* THE PROBLEM:
When you reach the line in the data below that contains "[AnimeKaizoku] Made in Abyss 10 (BDrip 7", please start repeating lines exactly, and stop after the line that contains "[Moozzi2] Made in Abyss - 01 (BD 1920x108", repeating nothing else.

(Data items)
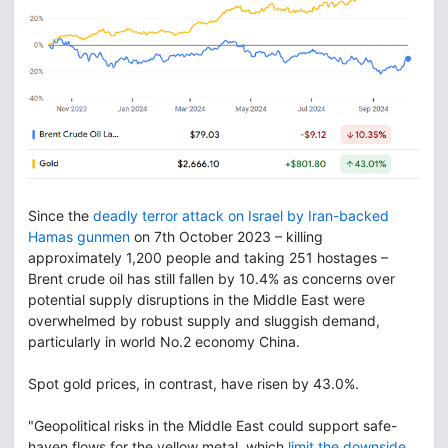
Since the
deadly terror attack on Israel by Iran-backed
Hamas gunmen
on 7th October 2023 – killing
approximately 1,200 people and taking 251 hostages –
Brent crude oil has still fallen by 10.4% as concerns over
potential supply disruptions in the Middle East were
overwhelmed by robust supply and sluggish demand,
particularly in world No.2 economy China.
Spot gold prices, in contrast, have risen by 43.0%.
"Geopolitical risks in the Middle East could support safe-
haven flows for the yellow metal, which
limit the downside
...
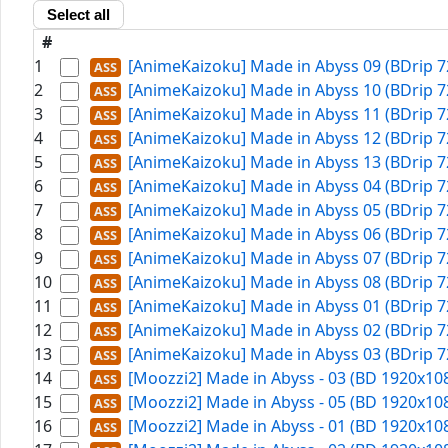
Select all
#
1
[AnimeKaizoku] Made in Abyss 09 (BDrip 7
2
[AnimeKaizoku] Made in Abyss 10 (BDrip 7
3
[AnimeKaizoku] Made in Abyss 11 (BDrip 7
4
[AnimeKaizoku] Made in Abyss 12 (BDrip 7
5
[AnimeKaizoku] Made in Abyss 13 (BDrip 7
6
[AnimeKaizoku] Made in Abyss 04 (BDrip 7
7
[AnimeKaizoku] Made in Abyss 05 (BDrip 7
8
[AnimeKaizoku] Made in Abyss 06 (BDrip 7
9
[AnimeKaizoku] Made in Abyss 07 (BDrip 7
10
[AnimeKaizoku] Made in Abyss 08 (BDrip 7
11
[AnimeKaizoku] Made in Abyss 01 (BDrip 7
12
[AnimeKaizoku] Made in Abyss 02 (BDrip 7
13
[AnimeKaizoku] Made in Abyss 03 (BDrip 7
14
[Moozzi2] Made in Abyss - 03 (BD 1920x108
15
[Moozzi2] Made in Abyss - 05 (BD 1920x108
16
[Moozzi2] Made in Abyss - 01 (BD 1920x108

* SOLUTION TO THIS EXERCISE:
[AnimeKaizoku] Made in Abyss 10 (BDrip 7
3
[AnimeKaizoku] Made in Abyss 11 (BDrip 7
4
[AnimeKaizoku] Made in Abyss 12 (BDrip 7
5
[AnimeKaizoku] Made in Abyss 13 (BDrip 7
6
[AnimeKaizoku] Made in Abyss 04 (BDrip 7
7
[AnimeKaizoku] Made in Abyss 05 (BDrip 7
8
[AnimeKaizoku] Made in Abyss 06 (BDrip 7
9
[AnimeKaizoku] Made in Abyss 07 (BDrip 7
10
[AnimeKaizoku] Made in Abyss 08 (BDrip 7
11
[AnimeKaizoku] Made in Abyss 01 (BDrip 7
12
[AnimeKaizoku] Made in Abyss 02 (BDrip 7
13
[AnimeKaizoku] Made in Abyss 03 (BDrip 7
14
[Moozzi2] Made in Abyss - 03 (BD 1920x108
15
[Moozzi2] Made in Abyss - 05 (BD 1920x108
16
[Moozzi2] Made in Abyss - 01 (BD 1920x108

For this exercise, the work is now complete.